Раз уж речь о матери заводилась довольно часто, хотя и не доводилась до конца, было решено – надо завершить, ведь не зря же она у Лукаса такая дотошная, такая высокая (и это гораздо больше, чем просто рост – это и фигура, ведь в голове при слове «высокая» сразу представится высокая и худая, так вот – в данном случае это было абсолютной правдой, она даже скорее не худая, она – тощая) и кудрявая – ведь не зря же эти блестящие локоны тряслись битый час, пока она, раскрасневшаяся от боли, вынашивающая своего первенца (а значит – тревожащаяся, ведь даже матери иногда – боятся, хотя, скорее лучше сказать, что матери иногда – не боятся, и боятся всё остальное время напролет) восемь месяцев, три недели, четыре дня (но это не значит что она рожала его в четверг, нет, мозг, не выдумывай! – это точно было в среду!), два часа и сорок шесть минут, ведь не зря же она держалась за эти потные руки медсестры, которые все соскальзывали вниз, ну не зря же она завершила тогда это дело до конца! Кто же знал, что родившийся на рассвете крошечный мальчуган, позже, ростом (значит и фигурой, но, только, конечно, без груди – если только он когда-нибудь не решит… ну, это уже не наше дело) и волосами станет точной копией матери, а вот характером… – Да, синьора Рубель (ласково – Руби) Баум – этим скверным, буйным, сумасбродным характером он пошел в его пузатого папашу! – Вы абсолютно правы, мадам, это действительно так.
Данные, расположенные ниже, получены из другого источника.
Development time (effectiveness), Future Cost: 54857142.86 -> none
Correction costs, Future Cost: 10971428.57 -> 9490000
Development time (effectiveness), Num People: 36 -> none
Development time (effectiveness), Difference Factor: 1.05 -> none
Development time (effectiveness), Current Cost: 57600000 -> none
Как же обидно, чёрт! Речь о женщинах, даже больше чем просто женщинах – матерях, всегда незаметно перетекает в их худощавых сыновей и толстяков отцов… Будто без них синьора Баум не заслуживала бы должного внимания! Я искренне раскаиваюсь перед тобой, читатель, и перед тобой, дорогая Руби – продолжаю писать!


Так вот, если уж говоря даже о жалкой бежевой свечке, мы толком не можем понять, что определит её – и если она всё же сгорит дотла, так не этот ли миг будет решающим? Что в таком случае мы можем сказать даже о собственной матери? Ведь она – даже если очень похожа на кучерявую свечку – не стоит в ожидании смерти. Она ходит на работу, убирает за младшими игрушки, меняет подгузники племяшке (ЛУКАС! ТЫ СНОВА ЗАБЫЛ ПОМЕНЯТЬ ПОДГУЗНИК РЕБЕКЕ?! НИКАКОЙ ПОМОЩИ В ЭТОМ ДОМЕ, ЕЙ БОГУ!)
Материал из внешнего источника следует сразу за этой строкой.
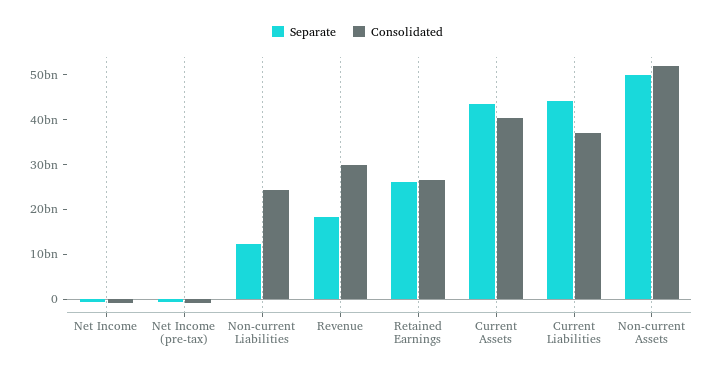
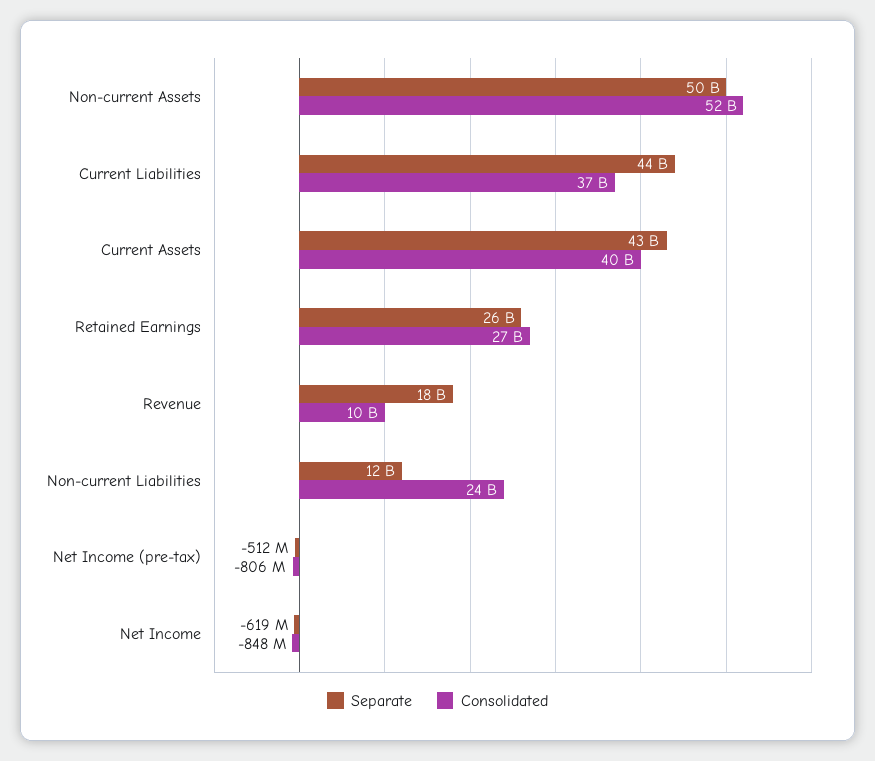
Consolidated, Revenue: 30000000000 -> 10000000000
Более того, когда-то и ей самой меняли подгузники, прибирались в комнате, зарабатывали деньги на пропитание – бабушка Грета с дедушкой Матти были известными писателями и владели собственным издательством, поэтому будущая мать росла в изобилии изощренных фруктов, одежек, однако… столкнулась с явным недостатком внимания, ведь когда твои родители – именитые люди, место для ребенка сначала просто подогревается, так, будто готовя постель перед сном, – Славой (в случае Матти – звездной болезнью), а после – не то что не даёт забраться под одеяло, нет! Слава похабно смеётся, когда Рубель плачет и истерит, замерзая с этим вечно открытым окном (в Гриегосе были жутчайшие холода в то время): и не залезть в кровать – там ведь эта раздутая Слава!!! – и не закрыть окно – Славе ведь нужно чем-то постоянно дышать.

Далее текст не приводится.